Identification of pivotal genes and regulatory networks associated with atherosclerotic carotid artery stenosis based on comprehensive bioinformatics analysis and machine learning

Front Pharmacol. 2024 Apr 17:15:1364160. doi: 10.3389/fphar.2024.1364160. eCollection 2024.

Abstract

Objective: Bioinformatics methods were applied to investigate the pivotal genes and regulatory networks associated with atherosclerotic carotid artery stenosis (ACAS) and provide new insights for the treatment of this disease.

Methods: The study utilized five ACAS datasets (GSE100927, GSE11782, GESE28829, GSE41571, and GSE43292) downloaded from the NCBI GEO database. The first four datasets were combined as the training set (n = 99), while GSE43292 (n = 64) was used as the validation set. Difference analysis and functional enrichment analysis were then performed on the training set. The pathogenic targets of ACAS were screened by protein-protein interaction networks and MCODE analyses, combined with three machine learning algorithms. The results were next verified by analysis of inter-group differences and ROC curve analysis. Next, immune-related function and immune cell correlation analyses were performed, and plaques of human ACAS were applied to verify the results via immunohistochemistry (IH) and immunofluorescence (IF). Finally, the competing endogenous RNAs (ceRNA) and transcription factors (TFs) regulatory networks of the characterized genes were constructed.

Results: A total of 177 differentially expressed genes were identified, including 67 genes downregulated and 110 genes upregulated. Gene set enrichment analysis revealed that five pathways were active in the experimental group, including xenograft rejection, autoimmune thyroid disease, graft-versus-host disease, leishmaniasis infection, and lysosomes. Four key genes were identified, with C3AR1 being upregulated and FBLN5, PPP1R12A, and TPM1 being downregulated. The analysis of inter-group differences demonstrated that the four characterized genes were differentially expressed in both the control and experimental groups. The ROC analysis showed that they had high AUC values in both the training and validation sets. Therefore, a predictive ACAS patient nomogram model based on the screened genes was established. Correlation analysis revealed a positive correlation between C3AR1 expression and neutrophils, which was further validated in IH and IF. One or multiple lncRNAs may compete with the characterized genes for binding miRNAs. Additionally, each characterized gene interacts with multiple TFs.
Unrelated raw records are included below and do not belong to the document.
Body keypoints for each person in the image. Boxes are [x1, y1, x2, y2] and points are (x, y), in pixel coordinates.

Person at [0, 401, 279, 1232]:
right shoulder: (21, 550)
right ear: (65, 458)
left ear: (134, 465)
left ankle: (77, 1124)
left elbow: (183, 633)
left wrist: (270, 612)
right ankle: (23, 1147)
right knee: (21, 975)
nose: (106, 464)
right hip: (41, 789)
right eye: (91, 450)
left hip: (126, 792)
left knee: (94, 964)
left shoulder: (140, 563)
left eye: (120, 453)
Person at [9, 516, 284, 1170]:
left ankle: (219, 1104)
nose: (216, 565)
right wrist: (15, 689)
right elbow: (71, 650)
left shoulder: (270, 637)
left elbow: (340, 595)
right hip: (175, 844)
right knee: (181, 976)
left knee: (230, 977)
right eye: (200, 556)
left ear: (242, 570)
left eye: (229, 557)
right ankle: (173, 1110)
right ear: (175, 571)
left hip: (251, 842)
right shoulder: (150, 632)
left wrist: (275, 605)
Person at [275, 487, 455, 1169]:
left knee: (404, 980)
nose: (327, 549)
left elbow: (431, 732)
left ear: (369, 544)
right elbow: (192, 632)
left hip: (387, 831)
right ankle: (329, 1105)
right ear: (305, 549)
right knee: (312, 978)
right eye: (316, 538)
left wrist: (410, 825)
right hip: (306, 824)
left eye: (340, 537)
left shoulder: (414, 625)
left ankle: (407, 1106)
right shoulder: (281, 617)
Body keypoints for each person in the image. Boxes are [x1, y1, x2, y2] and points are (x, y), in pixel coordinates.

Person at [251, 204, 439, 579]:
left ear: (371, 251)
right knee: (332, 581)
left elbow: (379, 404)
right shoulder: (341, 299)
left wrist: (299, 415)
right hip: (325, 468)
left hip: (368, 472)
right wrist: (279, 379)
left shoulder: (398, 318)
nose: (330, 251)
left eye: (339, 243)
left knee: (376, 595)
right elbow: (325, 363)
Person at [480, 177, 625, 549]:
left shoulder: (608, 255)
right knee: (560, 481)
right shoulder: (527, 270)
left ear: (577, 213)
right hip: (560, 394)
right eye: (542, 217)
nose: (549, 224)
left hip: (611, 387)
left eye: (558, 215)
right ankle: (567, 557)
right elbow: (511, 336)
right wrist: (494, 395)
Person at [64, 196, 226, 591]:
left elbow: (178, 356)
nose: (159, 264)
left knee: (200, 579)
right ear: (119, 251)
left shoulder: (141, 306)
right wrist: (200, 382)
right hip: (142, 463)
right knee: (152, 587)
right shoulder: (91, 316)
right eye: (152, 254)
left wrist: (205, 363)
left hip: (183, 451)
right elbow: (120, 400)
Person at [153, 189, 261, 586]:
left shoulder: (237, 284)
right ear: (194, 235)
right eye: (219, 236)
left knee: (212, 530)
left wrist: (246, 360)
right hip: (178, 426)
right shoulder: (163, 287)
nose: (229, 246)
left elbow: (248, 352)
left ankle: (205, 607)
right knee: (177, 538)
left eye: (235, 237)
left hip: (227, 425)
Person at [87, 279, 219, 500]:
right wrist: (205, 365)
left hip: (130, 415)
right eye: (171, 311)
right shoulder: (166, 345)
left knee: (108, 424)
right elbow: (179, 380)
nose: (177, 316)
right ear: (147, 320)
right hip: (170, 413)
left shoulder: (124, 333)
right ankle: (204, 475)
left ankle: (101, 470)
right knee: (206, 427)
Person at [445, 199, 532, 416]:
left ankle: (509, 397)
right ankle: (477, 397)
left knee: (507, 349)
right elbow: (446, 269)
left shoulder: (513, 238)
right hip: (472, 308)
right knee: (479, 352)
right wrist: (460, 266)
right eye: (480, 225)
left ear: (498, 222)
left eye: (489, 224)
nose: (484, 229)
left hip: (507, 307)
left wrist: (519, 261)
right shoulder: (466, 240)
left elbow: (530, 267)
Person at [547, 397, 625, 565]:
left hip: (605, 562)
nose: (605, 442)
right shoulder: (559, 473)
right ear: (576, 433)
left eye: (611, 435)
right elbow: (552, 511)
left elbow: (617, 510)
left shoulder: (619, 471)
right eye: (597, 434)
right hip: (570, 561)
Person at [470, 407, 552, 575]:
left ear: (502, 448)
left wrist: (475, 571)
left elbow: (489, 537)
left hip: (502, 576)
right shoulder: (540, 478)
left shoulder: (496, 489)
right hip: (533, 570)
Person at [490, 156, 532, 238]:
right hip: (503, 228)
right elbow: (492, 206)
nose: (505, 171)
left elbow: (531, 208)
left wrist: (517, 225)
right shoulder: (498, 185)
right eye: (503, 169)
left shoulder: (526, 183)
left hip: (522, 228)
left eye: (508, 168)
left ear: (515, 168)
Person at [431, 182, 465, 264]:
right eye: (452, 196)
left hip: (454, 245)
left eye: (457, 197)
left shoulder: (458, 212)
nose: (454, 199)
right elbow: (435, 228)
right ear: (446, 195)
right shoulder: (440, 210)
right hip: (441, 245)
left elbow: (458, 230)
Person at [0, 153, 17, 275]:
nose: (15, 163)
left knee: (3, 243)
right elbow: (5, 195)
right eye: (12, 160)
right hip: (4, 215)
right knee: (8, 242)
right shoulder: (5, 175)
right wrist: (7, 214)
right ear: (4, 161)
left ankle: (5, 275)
Conclusion: Four pivotal genes were screened, and relevant ceRNA and TFs were predicted. These molecules may exert a crucial role in ACAS and serve as potential biomarkers and therapeutic targets.

Keywords: atherosclerosis; carotid artery stenosis; machine learning; pathogenic markers; therapeutic targets.

Grants and funding

The author(s) declare financial support was received for the research, authorship, and/or publication of this article. This work was supported by the Fundamental Research Funds for the Central Universities (Grant number: 2042023kf0007) and the Youth Foundation of the National Natural Science Foundation of China (Grant number: 82301536).